### REQUIRED WORK
Report how many lines in the data include "execution", with the number as the only reply.

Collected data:
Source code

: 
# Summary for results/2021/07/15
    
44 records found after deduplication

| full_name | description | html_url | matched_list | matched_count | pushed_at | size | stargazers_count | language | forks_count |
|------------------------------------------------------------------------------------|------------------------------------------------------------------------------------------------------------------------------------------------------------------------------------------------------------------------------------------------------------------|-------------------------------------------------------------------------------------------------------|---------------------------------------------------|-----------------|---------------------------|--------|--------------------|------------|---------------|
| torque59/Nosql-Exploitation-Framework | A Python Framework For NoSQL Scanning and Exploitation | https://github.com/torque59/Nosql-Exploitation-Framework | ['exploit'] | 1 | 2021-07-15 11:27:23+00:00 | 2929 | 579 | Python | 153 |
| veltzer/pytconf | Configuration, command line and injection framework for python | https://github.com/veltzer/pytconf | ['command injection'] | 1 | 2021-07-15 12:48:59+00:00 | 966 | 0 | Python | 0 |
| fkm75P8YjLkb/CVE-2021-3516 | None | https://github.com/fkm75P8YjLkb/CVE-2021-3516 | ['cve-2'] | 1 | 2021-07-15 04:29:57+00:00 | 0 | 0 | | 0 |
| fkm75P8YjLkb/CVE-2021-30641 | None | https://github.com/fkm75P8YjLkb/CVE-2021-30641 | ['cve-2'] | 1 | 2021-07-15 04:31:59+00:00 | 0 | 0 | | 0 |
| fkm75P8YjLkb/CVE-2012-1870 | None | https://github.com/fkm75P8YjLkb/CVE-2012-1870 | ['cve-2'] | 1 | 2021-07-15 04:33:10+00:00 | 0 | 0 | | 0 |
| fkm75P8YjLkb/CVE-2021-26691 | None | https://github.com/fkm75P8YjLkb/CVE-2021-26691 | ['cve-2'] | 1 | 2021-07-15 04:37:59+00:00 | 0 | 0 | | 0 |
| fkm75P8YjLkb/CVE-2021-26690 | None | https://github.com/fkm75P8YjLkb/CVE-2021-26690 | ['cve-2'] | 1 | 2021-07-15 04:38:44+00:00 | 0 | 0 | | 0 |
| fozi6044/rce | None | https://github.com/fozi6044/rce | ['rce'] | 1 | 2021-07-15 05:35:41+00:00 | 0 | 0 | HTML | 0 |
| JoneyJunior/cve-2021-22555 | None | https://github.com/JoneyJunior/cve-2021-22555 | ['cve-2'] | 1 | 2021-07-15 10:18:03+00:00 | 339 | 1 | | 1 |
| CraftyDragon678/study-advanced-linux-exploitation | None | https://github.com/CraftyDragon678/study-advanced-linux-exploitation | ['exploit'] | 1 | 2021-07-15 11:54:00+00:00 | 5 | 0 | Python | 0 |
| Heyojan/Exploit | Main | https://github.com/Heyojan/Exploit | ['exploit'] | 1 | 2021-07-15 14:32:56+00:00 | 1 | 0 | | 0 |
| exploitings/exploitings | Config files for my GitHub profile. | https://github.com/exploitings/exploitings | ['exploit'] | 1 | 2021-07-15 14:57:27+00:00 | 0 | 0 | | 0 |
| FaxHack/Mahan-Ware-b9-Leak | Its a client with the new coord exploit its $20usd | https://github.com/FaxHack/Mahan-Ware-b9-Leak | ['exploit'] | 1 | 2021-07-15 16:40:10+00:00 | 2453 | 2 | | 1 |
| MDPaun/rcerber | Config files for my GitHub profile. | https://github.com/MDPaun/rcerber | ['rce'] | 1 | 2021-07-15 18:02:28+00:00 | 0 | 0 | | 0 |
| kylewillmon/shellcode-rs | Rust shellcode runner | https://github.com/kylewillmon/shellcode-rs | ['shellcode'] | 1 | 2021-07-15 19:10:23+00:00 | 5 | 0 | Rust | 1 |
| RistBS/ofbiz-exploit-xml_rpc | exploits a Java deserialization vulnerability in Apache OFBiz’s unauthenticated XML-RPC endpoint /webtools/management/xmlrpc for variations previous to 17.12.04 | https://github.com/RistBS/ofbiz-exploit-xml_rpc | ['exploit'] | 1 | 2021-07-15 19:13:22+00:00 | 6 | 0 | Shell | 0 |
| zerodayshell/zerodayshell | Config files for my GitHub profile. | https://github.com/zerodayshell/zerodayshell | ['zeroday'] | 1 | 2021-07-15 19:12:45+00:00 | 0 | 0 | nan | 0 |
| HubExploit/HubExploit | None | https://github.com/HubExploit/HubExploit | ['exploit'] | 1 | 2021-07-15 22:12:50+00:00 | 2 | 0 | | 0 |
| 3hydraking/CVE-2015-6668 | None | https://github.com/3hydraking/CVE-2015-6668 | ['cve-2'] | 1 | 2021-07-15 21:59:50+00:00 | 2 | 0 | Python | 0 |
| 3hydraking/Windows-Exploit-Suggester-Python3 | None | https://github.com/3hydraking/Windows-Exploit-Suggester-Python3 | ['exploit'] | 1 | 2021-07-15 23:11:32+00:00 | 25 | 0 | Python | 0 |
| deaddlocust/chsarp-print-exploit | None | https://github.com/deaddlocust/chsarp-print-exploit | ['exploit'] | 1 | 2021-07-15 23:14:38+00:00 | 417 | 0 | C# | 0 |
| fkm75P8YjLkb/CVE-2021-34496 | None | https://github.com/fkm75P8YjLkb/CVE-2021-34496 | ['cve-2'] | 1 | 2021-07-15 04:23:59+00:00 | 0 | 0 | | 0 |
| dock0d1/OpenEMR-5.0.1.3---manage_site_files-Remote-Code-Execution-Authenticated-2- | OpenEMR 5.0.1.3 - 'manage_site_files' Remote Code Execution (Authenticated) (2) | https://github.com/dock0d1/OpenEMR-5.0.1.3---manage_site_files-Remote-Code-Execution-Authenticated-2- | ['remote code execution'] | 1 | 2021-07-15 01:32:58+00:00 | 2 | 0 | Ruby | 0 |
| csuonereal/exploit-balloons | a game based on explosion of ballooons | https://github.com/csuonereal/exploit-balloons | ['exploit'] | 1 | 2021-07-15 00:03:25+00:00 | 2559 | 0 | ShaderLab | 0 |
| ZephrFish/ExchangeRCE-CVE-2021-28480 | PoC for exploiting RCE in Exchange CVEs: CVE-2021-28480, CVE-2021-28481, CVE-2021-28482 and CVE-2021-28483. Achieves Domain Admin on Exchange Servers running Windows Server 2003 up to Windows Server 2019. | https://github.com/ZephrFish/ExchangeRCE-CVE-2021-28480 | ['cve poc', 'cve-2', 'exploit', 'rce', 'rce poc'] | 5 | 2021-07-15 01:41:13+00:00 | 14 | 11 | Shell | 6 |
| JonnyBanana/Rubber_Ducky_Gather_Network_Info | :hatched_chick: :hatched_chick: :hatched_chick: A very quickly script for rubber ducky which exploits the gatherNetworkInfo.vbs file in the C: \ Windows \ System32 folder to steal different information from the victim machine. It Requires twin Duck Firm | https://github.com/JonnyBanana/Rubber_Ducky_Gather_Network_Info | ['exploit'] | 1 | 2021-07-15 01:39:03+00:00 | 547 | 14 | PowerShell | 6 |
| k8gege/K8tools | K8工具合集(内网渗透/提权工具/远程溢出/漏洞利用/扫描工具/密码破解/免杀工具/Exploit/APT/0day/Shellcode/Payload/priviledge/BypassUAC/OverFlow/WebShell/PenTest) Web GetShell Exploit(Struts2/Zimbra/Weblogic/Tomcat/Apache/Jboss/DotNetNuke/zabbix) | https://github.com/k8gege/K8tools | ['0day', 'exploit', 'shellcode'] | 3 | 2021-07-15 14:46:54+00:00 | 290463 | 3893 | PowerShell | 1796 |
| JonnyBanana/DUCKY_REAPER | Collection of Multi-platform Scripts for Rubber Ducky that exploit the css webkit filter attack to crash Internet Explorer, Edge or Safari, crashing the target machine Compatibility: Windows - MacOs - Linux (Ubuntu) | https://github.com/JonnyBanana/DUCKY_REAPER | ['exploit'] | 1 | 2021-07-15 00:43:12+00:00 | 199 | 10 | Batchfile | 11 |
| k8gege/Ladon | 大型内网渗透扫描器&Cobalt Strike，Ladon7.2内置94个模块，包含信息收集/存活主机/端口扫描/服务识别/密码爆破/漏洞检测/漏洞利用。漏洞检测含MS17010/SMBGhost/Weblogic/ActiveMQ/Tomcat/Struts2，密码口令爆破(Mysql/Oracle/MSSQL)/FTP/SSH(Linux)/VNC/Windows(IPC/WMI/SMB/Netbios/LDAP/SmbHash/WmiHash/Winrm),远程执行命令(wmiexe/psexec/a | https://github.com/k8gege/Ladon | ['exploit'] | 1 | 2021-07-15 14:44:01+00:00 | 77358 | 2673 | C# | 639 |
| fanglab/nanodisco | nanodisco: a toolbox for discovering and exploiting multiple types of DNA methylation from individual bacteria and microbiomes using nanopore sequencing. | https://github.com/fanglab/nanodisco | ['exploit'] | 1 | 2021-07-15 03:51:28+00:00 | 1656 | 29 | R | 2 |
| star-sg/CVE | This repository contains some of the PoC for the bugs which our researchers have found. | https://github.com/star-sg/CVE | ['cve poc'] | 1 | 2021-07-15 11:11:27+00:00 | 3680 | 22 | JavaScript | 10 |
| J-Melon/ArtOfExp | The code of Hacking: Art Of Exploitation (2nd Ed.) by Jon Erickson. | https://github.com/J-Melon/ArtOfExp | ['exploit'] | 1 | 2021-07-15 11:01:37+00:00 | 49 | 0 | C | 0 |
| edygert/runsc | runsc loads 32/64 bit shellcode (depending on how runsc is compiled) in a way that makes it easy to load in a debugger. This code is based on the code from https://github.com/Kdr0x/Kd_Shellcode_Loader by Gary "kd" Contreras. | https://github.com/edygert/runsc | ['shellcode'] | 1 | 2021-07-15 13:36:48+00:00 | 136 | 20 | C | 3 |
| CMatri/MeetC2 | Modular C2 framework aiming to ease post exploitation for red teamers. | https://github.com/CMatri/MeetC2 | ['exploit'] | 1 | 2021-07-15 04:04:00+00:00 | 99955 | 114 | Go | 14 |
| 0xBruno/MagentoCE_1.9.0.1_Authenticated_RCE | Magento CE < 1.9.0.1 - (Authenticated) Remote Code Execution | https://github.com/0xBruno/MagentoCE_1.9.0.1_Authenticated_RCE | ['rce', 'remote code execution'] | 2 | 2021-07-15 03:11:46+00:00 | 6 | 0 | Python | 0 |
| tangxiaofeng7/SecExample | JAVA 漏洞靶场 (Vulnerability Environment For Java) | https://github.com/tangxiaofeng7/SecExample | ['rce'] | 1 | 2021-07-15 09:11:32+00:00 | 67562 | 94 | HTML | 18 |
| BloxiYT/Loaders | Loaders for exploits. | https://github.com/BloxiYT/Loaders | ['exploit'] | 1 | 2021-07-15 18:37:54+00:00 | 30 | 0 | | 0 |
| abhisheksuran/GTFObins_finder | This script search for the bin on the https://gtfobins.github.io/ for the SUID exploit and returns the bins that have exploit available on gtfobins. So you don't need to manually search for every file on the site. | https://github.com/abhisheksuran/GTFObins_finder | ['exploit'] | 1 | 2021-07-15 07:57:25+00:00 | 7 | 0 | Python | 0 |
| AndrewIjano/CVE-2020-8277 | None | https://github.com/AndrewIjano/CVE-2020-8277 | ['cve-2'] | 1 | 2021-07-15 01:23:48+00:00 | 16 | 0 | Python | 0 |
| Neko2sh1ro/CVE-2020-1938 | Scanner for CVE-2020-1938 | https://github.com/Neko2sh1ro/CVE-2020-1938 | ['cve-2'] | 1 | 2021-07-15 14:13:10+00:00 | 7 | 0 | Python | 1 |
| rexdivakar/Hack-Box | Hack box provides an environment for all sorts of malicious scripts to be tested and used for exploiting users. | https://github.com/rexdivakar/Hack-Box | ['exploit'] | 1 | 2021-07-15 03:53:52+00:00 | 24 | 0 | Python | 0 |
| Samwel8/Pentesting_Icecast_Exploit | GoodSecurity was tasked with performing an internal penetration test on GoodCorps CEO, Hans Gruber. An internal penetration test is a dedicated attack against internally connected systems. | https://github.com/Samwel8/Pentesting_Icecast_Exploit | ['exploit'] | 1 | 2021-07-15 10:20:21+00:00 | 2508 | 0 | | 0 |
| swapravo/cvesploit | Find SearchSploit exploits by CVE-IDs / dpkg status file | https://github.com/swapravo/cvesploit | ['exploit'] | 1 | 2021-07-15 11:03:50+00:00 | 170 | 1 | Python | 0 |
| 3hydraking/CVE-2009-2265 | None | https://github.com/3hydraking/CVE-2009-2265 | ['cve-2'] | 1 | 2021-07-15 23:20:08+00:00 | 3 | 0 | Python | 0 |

* * *

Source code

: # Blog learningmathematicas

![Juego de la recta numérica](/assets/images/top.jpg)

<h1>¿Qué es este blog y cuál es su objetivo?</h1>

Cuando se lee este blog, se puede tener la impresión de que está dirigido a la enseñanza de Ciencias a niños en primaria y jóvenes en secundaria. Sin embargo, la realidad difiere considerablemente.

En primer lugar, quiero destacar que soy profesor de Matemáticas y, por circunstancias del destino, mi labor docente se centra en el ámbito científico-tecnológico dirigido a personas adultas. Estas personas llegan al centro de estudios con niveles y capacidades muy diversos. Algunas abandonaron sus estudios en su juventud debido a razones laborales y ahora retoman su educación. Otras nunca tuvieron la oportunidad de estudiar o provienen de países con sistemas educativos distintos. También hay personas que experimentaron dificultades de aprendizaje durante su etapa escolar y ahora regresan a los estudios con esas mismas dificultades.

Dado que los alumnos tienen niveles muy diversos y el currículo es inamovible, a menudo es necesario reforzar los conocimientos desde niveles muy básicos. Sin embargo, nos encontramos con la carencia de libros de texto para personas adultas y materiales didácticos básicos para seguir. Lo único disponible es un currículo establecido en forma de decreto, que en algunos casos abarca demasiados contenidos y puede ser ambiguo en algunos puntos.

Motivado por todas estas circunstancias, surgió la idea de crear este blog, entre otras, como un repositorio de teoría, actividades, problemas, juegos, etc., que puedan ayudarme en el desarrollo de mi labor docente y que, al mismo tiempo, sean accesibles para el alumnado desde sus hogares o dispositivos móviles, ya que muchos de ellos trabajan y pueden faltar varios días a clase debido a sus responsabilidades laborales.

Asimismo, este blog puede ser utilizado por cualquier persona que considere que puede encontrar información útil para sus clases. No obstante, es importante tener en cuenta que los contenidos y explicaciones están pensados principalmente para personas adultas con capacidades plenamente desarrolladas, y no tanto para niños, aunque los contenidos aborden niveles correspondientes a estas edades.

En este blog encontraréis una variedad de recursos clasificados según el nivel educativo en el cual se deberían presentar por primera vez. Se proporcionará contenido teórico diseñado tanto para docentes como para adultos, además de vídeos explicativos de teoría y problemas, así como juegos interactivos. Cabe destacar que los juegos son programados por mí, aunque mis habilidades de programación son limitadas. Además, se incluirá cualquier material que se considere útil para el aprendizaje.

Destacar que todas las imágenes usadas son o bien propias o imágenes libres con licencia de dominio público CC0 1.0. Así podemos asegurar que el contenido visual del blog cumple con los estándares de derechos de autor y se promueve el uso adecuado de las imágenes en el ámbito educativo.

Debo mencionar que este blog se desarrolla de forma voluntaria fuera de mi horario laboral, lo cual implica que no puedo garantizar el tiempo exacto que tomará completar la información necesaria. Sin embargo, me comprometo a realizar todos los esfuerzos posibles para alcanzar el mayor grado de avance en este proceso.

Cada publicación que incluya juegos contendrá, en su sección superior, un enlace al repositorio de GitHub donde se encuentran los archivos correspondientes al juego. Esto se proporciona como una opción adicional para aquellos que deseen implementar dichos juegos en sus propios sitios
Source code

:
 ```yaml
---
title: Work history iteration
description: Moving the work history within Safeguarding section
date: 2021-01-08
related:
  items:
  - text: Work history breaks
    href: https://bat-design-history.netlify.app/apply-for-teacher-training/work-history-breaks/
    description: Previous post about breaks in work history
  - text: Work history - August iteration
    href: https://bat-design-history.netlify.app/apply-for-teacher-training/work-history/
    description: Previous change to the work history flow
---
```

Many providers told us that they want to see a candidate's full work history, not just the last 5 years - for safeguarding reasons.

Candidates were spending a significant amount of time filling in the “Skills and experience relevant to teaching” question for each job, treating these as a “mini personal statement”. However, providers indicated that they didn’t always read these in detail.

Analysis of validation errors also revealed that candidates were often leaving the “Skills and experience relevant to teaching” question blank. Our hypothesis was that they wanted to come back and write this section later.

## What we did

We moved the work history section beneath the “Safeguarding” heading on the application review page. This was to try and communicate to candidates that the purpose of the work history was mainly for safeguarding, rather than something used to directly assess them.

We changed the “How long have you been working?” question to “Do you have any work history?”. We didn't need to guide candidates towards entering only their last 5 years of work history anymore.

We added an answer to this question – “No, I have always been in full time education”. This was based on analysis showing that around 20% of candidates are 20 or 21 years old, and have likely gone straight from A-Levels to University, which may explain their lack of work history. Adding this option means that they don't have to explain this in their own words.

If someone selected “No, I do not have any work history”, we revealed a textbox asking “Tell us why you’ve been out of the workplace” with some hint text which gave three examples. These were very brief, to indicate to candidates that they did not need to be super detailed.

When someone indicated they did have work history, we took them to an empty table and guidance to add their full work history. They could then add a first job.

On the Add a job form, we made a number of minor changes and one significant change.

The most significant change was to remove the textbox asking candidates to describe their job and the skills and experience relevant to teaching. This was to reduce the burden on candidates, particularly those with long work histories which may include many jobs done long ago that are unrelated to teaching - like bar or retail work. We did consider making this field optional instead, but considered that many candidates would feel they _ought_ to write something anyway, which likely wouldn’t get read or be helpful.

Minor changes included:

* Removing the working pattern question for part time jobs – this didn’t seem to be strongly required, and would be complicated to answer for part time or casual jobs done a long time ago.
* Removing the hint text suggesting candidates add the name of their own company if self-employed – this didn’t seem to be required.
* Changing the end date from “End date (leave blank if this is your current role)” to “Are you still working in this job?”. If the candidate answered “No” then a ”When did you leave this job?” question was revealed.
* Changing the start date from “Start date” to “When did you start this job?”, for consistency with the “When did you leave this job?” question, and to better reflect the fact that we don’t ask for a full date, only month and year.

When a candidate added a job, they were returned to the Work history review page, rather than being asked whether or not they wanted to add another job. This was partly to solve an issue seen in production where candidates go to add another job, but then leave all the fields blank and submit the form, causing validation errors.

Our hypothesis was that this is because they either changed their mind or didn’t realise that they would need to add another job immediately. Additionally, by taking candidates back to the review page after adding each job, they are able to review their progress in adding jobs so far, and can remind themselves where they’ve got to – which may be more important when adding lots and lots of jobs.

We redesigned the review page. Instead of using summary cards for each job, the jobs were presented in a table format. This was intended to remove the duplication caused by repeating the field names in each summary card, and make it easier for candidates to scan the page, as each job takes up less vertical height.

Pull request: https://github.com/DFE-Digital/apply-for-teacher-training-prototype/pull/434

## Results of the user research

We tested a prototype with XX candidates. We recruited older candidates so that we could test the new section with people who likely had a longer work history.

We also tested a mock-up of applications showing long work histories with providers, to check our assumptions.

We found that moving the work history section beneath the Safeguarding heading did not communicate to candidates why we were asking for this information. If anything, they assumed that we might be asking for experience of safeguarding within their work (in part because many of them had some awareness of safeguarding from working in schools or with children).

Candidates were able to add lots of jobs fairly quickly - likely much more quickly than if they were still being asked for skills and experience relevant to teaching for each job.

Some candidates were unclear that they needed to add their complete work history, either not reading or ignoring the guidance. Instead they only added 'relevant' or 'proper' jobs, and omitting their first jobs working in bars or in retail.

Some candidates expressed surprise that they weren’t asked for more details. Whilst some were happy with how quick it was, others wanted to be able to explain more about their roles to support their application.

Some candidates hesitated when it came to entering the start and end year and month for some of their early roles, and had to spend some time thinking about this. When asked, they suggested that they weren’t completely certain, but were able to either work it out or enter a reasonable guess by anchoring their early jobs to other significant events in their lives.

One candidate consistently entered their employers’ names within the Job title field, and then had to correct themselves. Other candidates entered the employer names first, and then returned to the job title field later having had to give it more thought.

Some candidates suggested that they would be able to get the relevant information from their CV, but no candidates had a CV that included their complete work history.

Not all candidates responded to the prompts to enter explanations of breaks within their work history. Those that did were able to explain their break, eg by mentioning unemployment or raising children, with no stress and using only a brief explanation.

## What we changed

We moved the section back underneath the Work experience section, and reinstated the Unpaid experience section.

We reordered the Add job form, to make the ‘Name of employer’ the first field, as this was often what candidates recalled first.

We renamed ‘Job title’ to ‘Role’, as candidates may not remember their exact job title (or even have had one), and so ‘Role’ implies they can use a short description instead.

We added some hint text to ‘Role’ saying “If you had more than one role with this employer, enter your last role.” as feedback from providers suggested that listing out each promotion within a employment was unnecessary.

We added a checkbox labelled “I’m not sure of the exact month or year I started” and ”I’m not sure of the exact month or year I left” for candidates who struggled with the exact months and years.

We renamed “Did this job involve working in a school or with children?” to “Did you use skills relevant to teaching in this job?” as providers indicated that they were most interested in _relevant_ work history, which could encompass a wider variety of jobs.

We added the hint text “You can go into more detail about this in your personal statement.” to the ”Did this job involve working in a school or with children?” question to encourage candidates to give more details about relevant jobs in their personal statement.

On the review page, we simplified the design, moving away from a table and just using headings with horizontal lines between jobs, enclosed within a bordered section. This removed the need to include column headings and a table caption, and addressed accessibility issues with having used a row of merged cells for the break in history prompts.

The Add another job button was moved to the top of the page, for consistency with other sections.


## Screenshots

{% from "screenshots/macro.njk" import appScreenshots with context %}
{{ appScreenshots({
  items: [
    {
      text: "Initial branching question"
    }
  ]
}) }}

### EXERCISE OUTPUT
2